As an Election Judge, you're the trained official who manages a polling place on election day β opening and closing the precinct, verifying voter eligibility, assisting voters, resolving disputes, and certifying results. Civic-infrastructure work with concentrated responsibility on specific days.
Most days outside of elections may be quiet, but election days themselves run long and intense β opening polling places before dawn, processing voters across a 12-15 hour window, troubleshooting equipment, calling judges of opposite party for sensitive decisions, and reconciling materials at close. The role is often part-time and election-cycle based.
The hardest parts often involve the responsibility for procedural integrity under public scrutiny β and the increased political tension around elections in recent cycles. Pollworker recruitment has become harder; disputes about voter eligibility, identification, or procedure can escalate quickly; and the official record of the precinct goes through your hands. Variance across jurisdictions is significant β some states use election judges as legal officers, others as poll workers.

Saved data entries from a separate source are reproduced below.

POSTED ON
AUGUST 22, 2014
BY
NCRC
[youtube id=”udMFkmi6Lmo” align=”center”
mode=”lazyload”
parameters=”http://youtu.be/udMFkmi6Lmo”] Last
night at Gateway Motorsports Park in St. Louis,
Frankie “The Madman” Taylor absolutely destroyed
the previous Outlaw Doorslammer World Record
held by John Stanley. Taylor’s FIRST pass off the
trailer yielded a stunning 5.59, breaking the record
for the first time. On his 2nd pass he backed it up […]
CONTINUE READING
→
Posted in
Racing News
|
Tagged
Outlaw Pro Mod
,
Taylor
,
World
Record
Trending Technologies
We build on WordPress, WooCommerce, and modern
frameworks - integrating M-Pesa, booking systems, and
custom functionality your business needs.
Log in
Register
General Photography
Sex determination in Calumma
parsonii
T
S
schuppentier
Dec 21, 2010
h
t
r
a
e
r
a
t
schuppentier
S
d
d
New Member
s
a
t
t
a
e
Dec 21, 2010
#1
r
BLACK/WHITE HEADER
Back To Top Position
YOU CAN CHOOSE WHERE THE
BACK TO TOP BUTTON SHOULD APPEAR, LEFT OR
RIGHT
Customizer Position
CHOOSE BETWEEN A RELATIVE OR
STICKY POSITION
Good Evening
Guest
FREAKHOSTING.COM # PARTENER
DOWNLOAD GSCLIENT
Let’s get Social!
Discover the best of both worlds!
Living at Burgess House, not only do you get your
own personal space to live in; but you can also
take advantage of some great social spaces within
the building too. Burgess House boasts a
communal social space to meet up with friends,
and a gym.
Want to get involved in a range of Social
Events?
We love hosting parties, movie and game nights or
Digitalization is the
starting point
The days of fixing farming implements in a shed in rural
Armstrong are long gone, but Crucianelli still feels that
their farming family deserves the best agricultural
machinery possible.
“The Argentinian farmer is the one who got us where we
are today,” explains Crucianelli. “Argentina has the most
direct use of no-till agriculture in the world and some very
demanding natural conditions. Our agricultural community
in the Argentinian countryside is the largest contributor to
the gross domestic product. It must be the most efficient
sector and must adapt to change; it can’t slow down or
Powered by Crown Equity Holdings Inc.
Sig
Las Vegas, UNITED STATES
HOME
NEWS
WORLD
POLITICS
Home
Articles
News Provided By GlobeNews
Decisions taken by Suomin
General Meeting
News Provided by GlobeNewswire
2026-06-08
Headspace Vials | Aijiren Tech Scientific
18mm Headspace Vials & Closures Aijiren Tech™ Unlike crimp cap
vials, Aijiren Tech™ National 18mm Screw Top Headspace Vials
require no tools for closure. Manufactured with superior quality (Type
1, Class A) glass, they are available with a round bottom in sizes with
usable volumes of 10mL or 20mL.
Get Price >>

People who tend to thrive here are calm under public pressure, comfortable with strict procedural compliance, and committed to the civic dimension of the work. If you want continuous full-time legal work, the cyclical nature can feel sparse. If you find satisfaction in running a polling place that voters trust on the day democracy actually happens, the role offers concentrated civic meaning despite the part-time rhythm.
Where this role sits in the broader career landscape β and where it can take you.
Roles like this one sit within a broader occupational category. The numbers below reflect that full landscape β helpful for context, but your specific experience will depend on level, specialty, and where you work.
As an Election Judge, you're the trained official who manages a polling place on election day β opening and closing the precinct, verifying voter eligibility, assisting voters, resolving disputes, and certifying results. Civic-infrastructure work with concentrated responsibility on specific days.
Median pay for an Election Judge is about $156K nationally, with the field ranging roughly from $47K to $217K depending on experience, employer, and metro (BLS).
Core skills for this role include Active Listening, Critical Thinking, Reading Comprehension, Judgment and Decision Making, and Writing.
Most people in this role hold a professional degree.
Employment in this field is projected to grow about 2.5% through 2034, with roughly 25,580 people working in it today (BLS).
Closely related roles include Junior Election Judge, Justice of the Peace, and Judge.